*** Source information Section Begins ***

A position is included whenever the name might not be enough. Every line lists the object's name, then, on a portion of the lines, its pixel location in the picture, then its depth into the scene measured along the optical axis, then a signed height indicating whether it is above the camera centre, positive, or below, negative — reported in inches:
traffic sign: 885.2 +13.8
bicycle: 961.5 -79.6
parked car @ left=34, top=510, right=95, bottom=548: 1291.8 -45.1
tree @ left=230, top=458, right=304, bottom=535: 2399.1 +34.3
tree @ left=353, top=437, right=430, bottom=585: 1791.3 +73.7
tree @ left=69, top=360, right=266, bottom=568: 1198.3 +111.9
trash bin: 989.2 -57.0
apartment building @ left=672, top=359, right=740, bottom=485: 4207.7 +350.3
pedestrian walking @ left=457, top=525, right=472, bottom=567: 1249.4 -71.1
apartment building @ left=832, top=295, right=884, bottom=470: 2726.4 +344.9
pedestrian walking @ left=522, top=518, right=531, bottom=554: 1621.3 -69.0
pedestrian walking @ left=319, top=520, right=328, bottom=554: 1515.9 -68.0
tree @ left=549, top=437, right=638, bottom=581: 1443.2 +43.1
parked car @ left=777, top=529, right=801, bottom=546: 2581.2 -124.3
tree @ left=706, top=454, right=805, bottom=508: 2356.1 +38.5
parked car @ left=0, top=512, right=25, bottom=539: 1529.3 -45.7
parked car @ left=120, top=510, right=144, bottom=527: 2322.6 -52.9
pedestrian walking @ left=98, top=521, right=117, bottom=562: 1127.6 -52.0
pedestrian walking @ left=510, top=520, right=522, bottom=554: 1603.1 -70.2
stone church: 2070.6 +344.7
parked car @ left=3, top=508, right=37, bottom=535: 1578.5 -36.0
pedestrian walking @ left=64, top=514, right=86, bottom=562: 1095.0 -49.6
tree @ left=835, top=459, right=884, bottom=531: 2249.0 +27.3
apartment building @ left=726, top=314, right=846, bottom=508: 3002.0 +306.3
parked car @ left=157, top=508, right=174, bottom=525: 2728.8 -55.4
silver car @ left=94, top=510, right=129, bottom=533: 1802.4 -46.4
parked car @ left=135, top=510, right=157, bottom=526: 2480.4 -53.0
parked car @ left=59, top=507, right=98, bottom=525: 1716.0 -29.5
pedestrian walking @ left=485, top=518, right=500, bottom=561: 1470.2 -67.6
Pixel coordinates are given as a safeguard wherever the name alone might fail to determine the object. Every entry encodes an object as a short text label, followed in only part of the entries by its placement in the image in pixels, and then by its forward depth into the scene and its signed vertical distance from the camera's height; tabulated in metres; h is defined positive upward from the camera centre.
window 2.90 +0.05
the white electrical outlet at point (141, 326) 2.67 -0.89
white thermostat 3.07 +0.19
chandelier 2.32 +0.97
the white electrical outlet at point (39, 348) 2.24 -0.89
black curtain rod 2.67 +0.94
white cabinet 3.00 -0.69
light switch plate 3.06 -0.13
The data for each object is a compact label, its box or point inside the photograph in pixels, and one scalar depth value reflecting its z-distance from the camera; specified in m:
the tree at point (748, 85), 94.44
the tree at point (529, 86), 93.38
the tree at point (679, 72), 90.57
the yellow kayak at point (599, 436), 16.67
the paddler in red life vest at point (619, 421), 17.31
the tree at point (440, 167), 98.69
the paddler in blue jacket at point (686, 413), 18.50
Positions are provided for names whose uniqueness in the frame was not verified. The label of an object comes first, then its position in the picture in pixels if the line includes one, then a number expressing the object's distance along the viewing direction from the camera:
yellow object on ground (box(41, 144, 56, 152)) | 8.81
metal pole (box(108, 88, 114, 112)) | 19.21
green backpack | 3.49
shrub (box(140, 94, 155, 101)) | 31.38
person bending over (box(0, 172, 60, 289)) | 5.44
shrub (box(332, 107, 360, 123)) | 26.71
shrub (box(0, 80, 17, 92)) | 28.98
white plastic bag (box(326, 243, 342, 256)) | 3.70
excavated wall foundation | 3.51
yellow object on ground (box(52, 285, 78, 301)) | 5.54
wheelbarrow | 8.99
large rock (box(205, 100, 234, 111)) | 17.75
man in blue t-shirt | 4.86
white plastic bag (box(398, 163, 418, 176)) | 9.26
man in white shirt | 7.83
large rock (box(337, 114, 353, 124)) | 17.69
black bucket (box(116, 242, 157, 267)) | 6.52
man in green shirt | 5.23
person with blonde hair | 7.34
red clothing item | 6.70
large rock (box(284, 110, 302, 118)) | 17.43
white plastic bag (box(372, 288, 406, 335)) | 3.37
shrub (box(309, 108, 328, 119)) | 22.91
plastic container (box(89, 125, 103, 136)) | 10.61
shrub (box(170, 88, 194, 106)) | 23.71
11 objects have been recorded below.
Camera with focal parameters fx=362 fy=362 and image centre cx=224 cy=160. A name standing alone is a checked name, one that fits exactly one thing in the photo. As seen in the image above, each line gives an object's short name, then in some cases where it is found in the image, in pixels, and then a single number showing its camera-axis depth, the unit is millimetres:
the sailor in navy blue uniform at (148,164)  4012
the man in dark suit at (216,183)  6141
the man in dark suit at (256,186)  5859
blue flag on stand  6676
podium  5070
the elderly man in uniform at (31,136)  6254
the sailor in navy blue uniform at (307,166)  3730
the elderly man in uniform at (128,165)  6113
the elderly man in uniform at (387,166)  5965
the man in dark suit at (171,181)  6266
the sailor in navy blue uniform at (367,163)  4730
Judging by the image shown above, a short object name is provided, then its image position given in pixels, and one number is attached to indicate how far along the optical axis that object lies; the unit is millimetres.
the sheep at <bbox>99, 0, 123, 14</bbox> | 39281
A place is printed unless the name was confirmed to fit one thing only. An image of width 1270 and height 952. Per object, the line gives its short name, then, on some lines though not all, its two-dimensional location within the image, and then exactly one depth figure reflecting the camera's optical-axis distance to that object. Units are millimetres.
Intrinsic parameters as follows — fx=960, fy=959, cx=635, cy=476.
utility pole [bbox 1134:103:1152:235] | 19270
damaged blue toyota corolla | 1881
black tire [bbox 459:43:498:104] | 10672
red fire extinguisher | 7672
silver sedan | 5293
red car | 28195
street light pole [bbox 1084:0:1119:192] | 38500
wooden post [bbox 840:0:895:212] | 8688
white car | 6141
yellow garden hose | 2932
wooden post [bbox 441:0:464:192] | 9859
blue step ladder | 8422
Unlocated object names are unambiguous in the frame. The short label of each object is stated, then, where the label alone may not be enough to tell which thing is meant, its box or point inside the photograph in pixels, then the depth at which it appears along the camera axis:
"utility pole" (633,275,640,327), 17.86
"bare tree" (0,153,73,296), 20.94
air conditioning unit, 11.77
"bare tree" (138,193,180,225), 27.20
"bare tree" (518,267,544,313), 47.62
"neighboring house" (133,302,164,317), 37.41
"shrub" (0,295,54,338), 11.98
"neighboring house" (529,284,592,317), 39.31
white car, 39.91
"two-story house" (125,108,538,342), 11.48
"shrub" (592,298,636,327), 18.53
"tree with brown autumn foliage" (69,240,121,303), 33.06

*** Source information Section Ends ***

▶ [Task prompt] Out of the data above, give again only the lines starting at the one holding "the elderly man in uniform at (31,136)" and ending at the one holding "blue step ladder | 8422", unchanged.

▶ [Your response]
the elderly man in uniform at (31,136)  6254
the sailor in navy blue uniform at (307,166)  3730
the elderly man in uniform at (128,165)  6113
the elderly man in uniform at (387,166)  5965
the man in dark suit at (171,181)  6266
the sailor in navy blue uniform at (367,163)  4730
Judging by the image shown above, a short object name is provided, then its image position given in pixels, and one number is attached to indicate how far along the optical axis that object lies; the unit is millimetres.
the sheep at <bbox>99, 0, 123, 14</bbox> | 39281
A place is printed unless the name was confirmed to fit one thing only. An image of width 1270 and height 952. Per object, the line gives its short name, then, on some lines though not all, its two-dimensional location within the image, and then exactly one depth figure reflecting the camera's optical-axis distance to that object. Units are millimetres.
Intrinsic parameters as follows — fx=960, fy=959, cx=635, cy=476.
utility pole [bbox 1134:103:1152:235] | 19270
damaged blue toyota corolla | 1881
black tire [bbox 459:43:498:104] | 10672
red fire extinguisher | 7672
silver sedan | 5293
red car | 28195
street light pole [bbox 1084:0:1119:192] | 38500
wooden post [bbox 840:0:895:212] | 8688
white car | 6141
yellow garden hose | 2932
wooden post [bbox 441:0:464:192] | 9859
blue step ladder | 8422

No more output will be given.